Musikalische Vielfalt ist garantiert
Wenn Ende Oktober das neue Orgelwerk in der Friedenskirche erklingen wird, besitzt die Gemeinde nicht nur ein wahres Schmuckstück, sondern zugleich eine der ganz besonderen Orgeln in Köln. Spering und Woehl haben ein Instrument geplant, das im Endausbau 1.800 Pfeifen besitzt, auf zwei Manualen und Pedal gespielt wird und über 37 Registerzüge verfügt. Ein strahlend weißes Gehäuse wird die silbrigen Orgelpfeifen fassen. Auch die Figur des David, die bereits die Vorkriegsorgel der Friedenskirche verzierte, wird den neuen Orgelprospekt verschönern. Musikalisch darf sich die Gemeinde demnächst nicht nur auf edle und warme Klänge, sondern auf eine gewaltige Vielfalt an musikalischen Möglichkeiten freuen. Die neue Woehl-Orgel wird so groß und klanglich flexibel sein, dass Musik fast aller Epochen und Regionen in Mülheim mustergültig vorgetragen werden kann.

Die neue Orgel: ein kostspieliges Projekt
Angesichts wertvoller Materialien und ungezählter Arbeitsstunden wundert es nicht, dass das neue Instrument mit erheblichen Kosten von rund einer halben Million Euro verbunden ist. „Die evangelische Gemeinde stellt hierfür 250.000 Euro zur Verfügung“, berichtet der Mülheimer Pfarrer Klaus Müller, der auch Vorsitzender des Presbyteriums ist. „Die übrigen Kosten“, so Müller weiter, „bringen wir aus Spenden und Fördergeldern auf“. Um die Finanzen gut unter Kontrolle zu behalten, werden im ersten Schritt auch nur ein Teil der Register eingebaut. Nach und nach sollen dann, je nach Spendenstand, die weiteren Klangfarben folgen.
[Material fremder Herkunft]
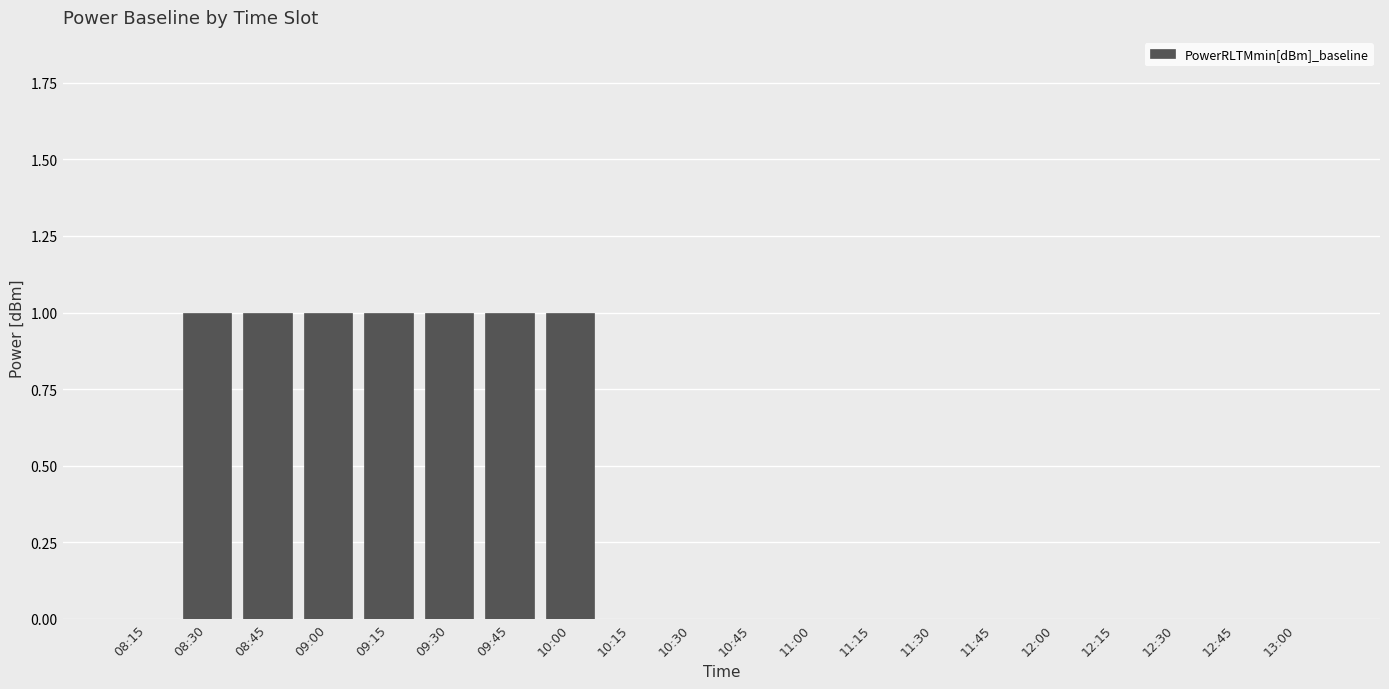

What is the sum of all values?

7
„Wenn nicht jetzt, wann dann“
Seine Kollegin in der Gemeinde, Pfarrerin Andrea Vogel, die zugleich Superintendentin des Kirchenkreises Köln-Rechtsrheinisch ist, gibt sich gemeinsam mit Klaus Müller durchaus nachdenklich und verantwortungsbewusst, was die Kosten angeht: In heutigen Zeiten und angesichts der vielen kirchlichen Aufgaben und Arbeitsfelder, so die Superintendentin, sei ein sehr sorgfältiger Umgang mit Kirchensteuergeldern sehr wichtig. Zugleich steht die Superintendentin zur Entscheidung der Gemeinde: „Wenn nicht jetzt, wann dann“, so Vogel, „hätten wir das Orgelprojekt, das schließlich vielen Generationen zu Gute kommen soll, angehen sollen?“. Für sie überraschend und ermutigend sei die große Spendenbereitschaft der Menschen innerhalb der Gemeinde und weit darüber hinaus. Viele kleine und große Spenden seien eingegangen und der Orgelbau im Mülheimer Veedel werde von sehr vielen Mitbürgern ausgesprochen positiv wahrgenommen, betont Andrea Vogel.

Festwoche zur Einweihung
Die Gemeinde feiert die Fertigstellung ihrer neuen Orgel mit einer konzertanten Festwoche. Den Auftakt bildet ein Orgelkonzert am Samstag, 28. Oktober, 19 Uhr, welches der Altenberger Domorganist Andreas Meisner spielen wird. Zwei Tage später, am Reformationstag, 31. Oktober, erklingt die Orgel erstmals im Gottesdienst. Nachmittags um 15 Uhr werden Christoph Spering und Christoph Anselm Noll die Klangvielfalt der Orgel mit gottesdienstlicher Musik und einer großen Choralfantasie von Max Reger vorstellen. Der Kölner Domorganist Professor Winfried Bönig gibt am Mittwoch, 1. November, 17 Uhr, ein Konzert an der Woehl-Orgel und am Sonntag, 5. November, 17 Uhr, steht zum Abschluss der Festwoche Musik für Orgel, Solisten und Orchester auf dem Programm. Alle Konzerte werden immer auch tagesaktuell im Konzertkalender auf www.kirche-koeln.de veröffentlicht.